RECORD SET:
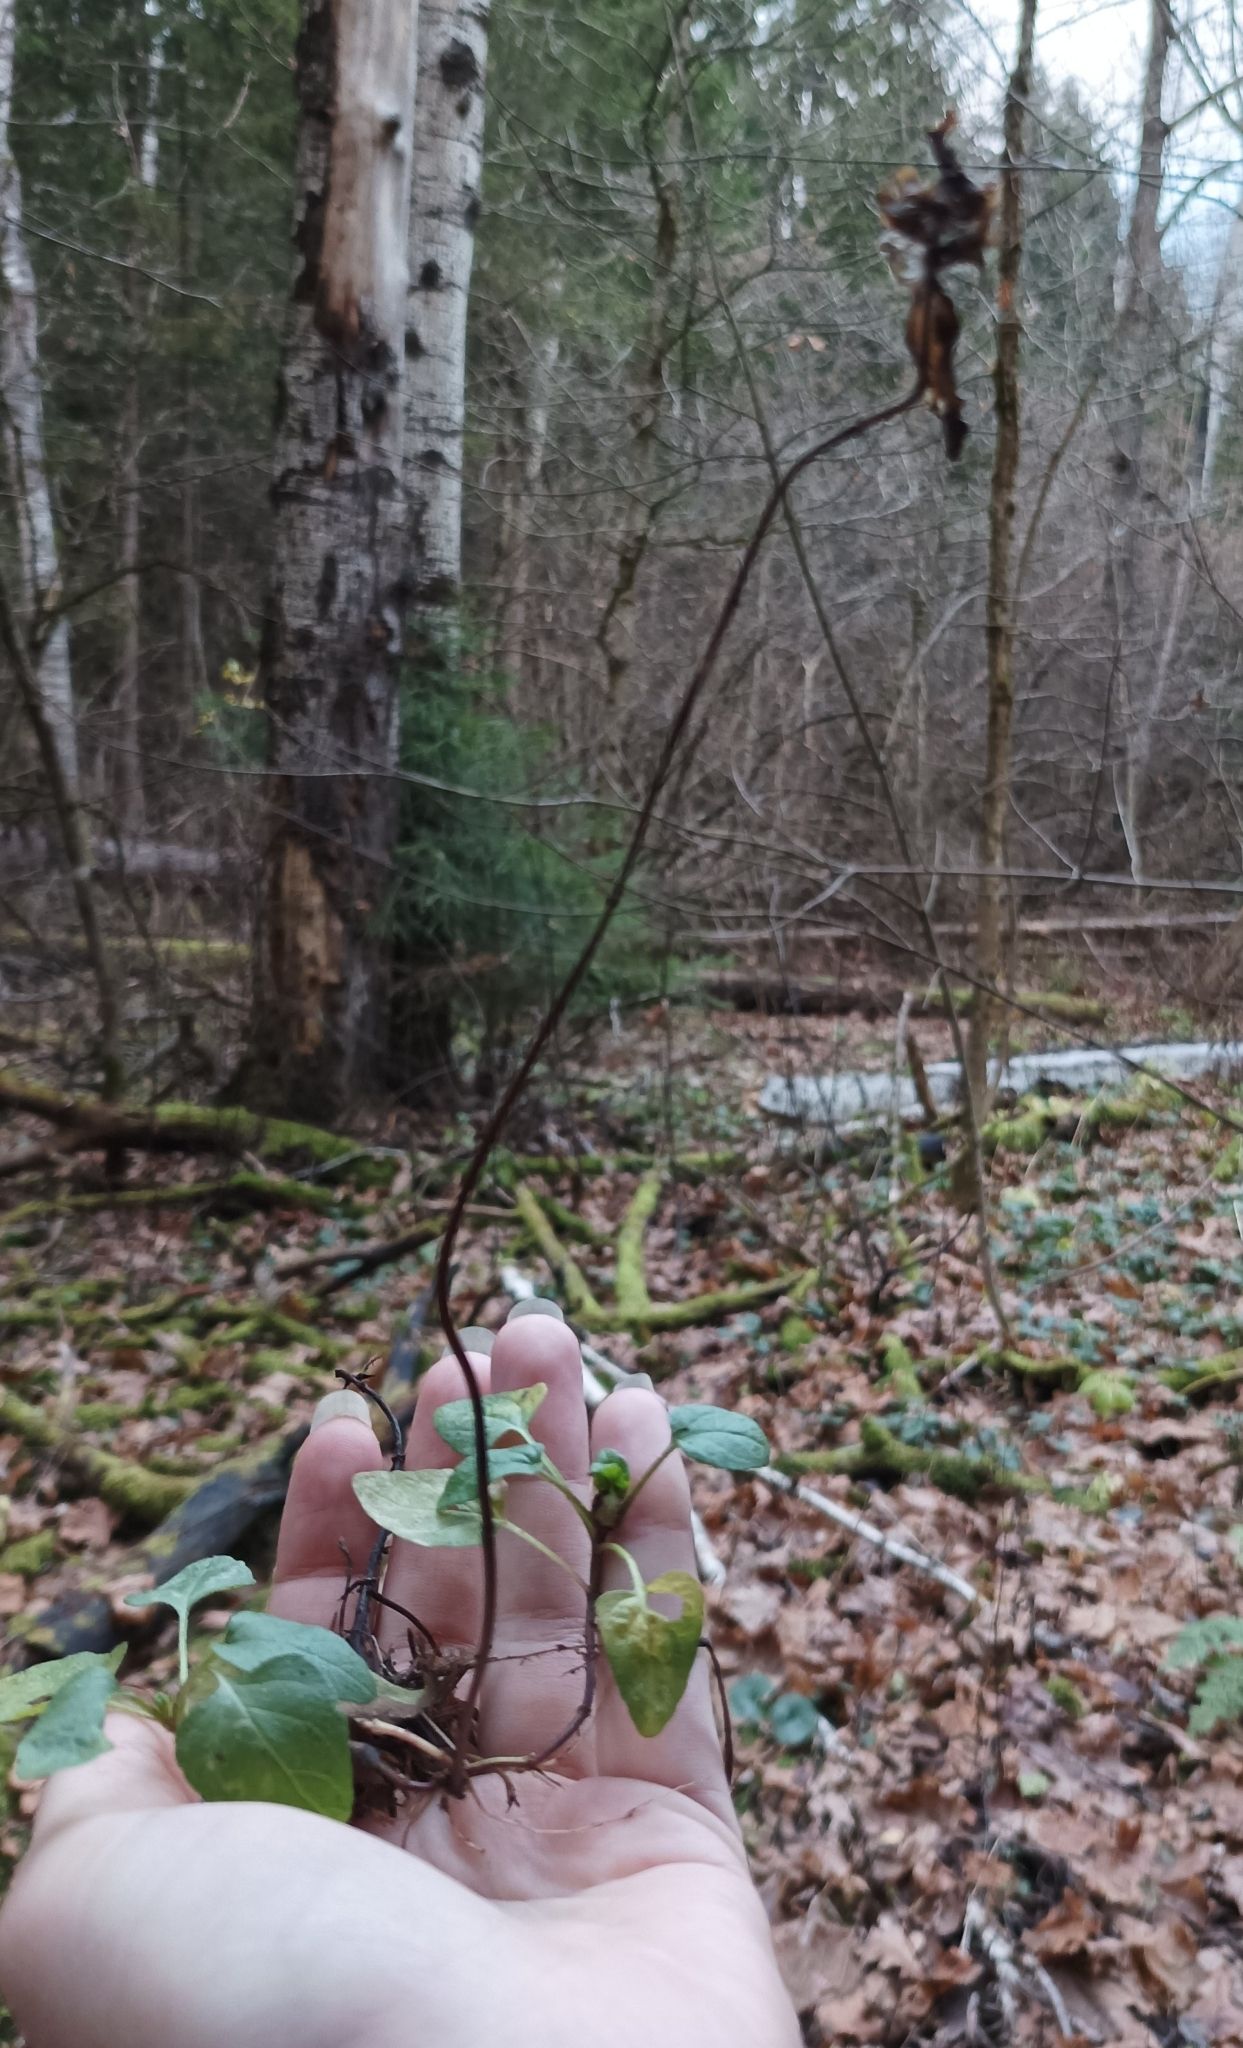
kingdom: Plantae
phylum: Tracheophyta
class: Magnoliopsida
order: Lamiales
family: Lamiaceae
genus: Prunella
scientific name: Prunella vulgaris
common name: Heal-all
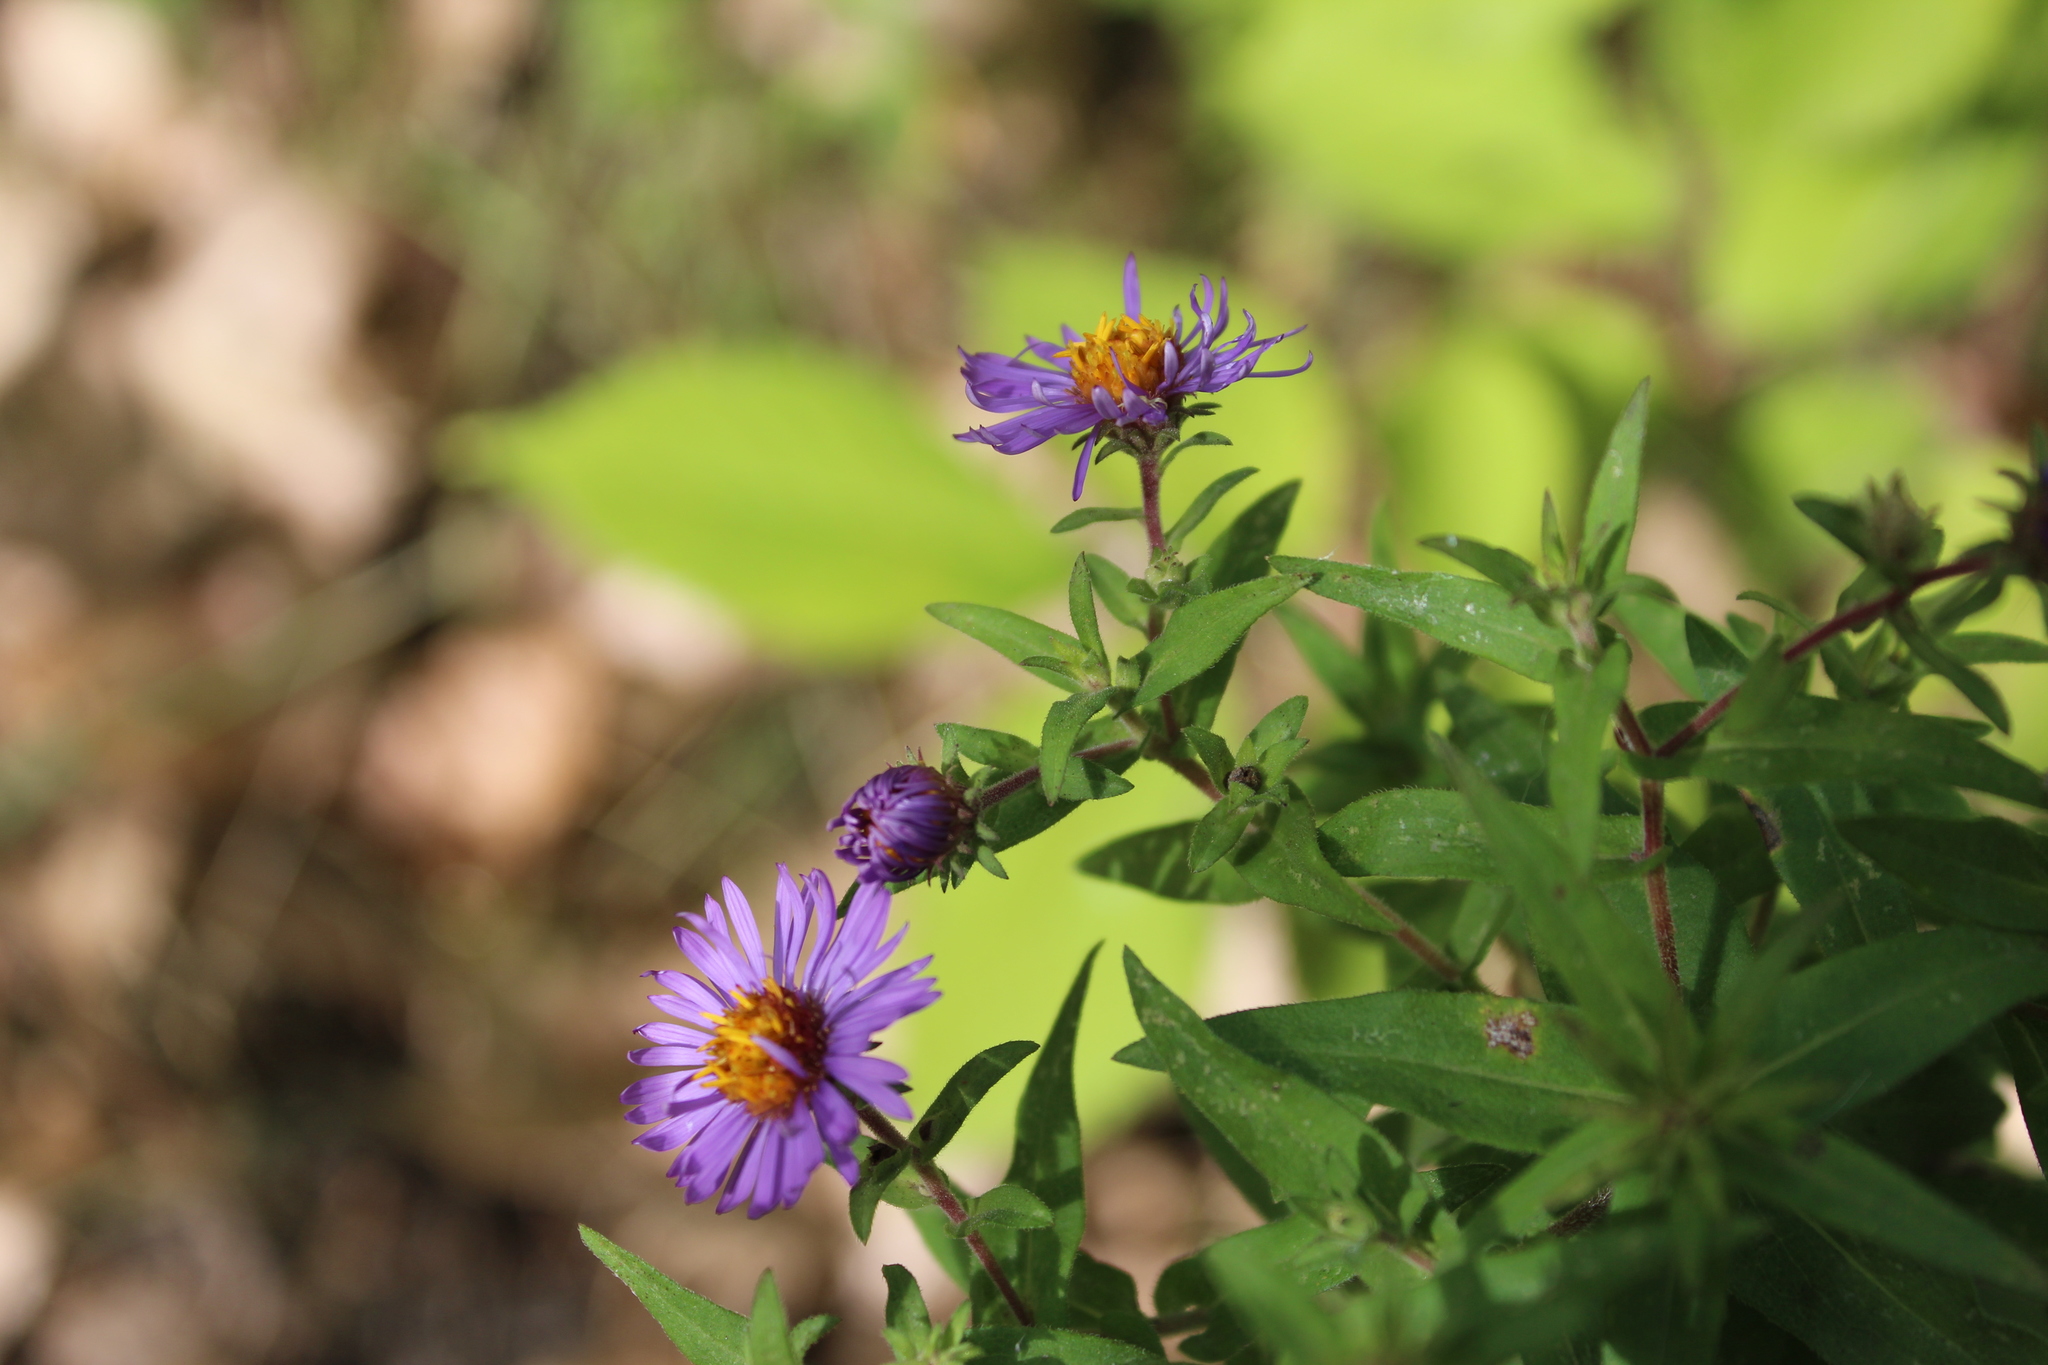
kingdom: Plantae
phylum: Tracheophyta
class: Magnoliopsida
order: Asterales
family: Asteraceae
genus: Symphyotrichum
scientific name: Symphyotrichum novae-angliae
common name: Michaelmas daisy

WHAT TO DO: Can you convert the entries, from their first line through the line containing "family: Asteraceae", into a Markdown table with the columns Row and Entry line, numbering each row and leaving out blank lines and the pictures?

PROBLEM SOLUTION:
| Row | Entry line |
|---|---|
| 1 | kingdom: Plantae |
| 2 | phylum: Tracheophyta |
| 3 | class: Magnoliopsida |
| 4 | order: Lamiales |
| 5 | family: Lamiaceae |
| 6 | genus: Prunella |
| 7 | scientific name: Prunella vulgaris |
| 8 | common name: Heal-all |
| 9 | kingdom: Plantae |
| 10 | phylum: Tracheophyta |
| 11 | class: Magnoliopsida |
| 12 | order: Asterales |
| 13 | family: Asteraceae |